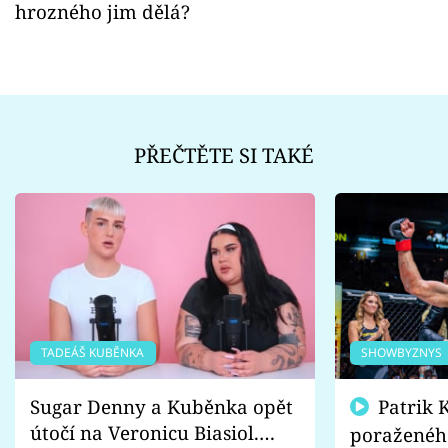
hrozného jim dělá?
PŘEČTĚTE SI TAKÉ
TADEÁŠ KUBĚNKA
SHOWBYZNYS
Sugar Denny a Kuběnka opět
Patrik Kincl se zastal
útočí na Veronicu Biasiol.
poraženéh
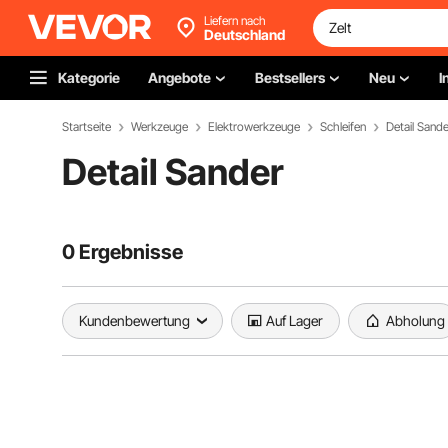
Liefern nach
Deutschland
Kategorie
Angebote
Bestsellers
Neu
I
Startseite
Werkzeuge
Elektrowerkzeuge
Schleifen
Detail Sande
Detail Sander
0 Ergebnisse
Kundenbewertung
Auf Lager
Abholung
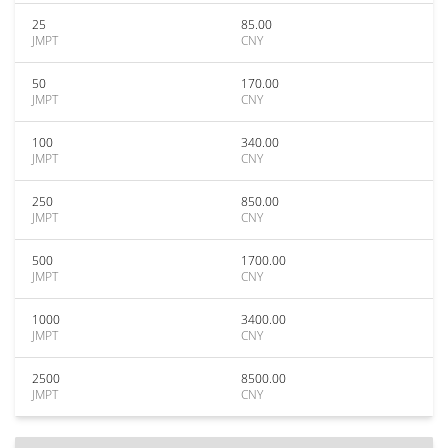
25
85.00
JMPT
CNY
50
170.00
JMPT
CNY
100
340.00
JMPT
CNY
250
850.00
JMPT
CNY
500
1700.00
JMPT
CNY
1000
3400.00
JMPT
CNY
2500
8500.00
JMPT
CNY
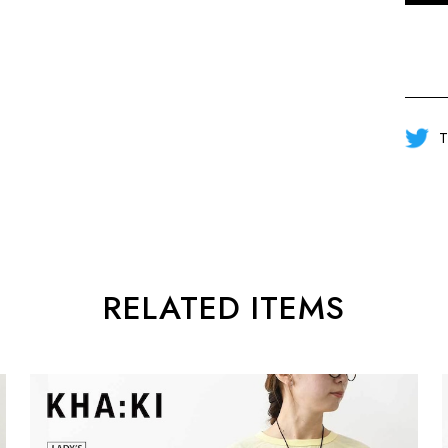
T
RELATED ITEMS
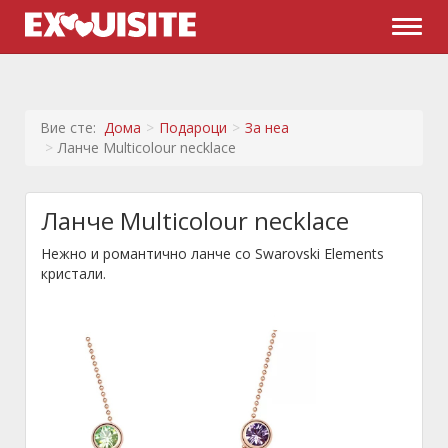
Naviga
Вие сте:
Дома
Подароци
За неа
Ланче Multicolour necklace
Ланче Multicolour necklace
Нежно и романтично ланче со Swarovski Elements
кристали.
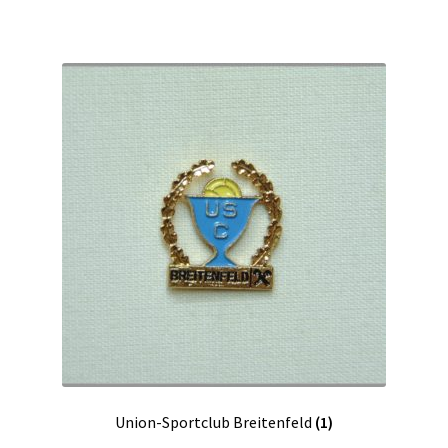
Union-Sportclub Breitenfeld
(1)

-=-=-=-=-

- **PROBLEM TO SOLVE**
Transcribe the lines word for word, starting with the very first line and going on through the line with "RELATED ITEMS", and leave the pictures out of your answer.

- **SOLUTION TO THIS TASK**
hrozného jim dělá?
PŘEČTĚTE SI TAKÉ
TADEÁŠ KUBĚNKA
SHOWBYZNYS
Sugar Denny a Kuběnka opět
Patrik Kincl se zastal
útočí na Veronicu Biasiol.
poraženéh
Liefern nach
Deutschland
Kategorie
Angebote
Bestsellers
Neu
I
Startseite
Werkzeuge
Elektrowerkzeuge
Schleifen
Detail Sande
Detail Sander
0 Ergebnisse
Kundenbewertung
Auf Lager
Abholung
25
85.00
JMPT
CNY
50
170.00
JMPT
CNY
100
340.00
JMPT
CNY
250
850.00
JMPT
CNY
500
1700.00
JMPT
CNY
1000
3400.00
JMPT
CNY
2500
8500.00
JMPT
CNY
T
RELATED ITEMS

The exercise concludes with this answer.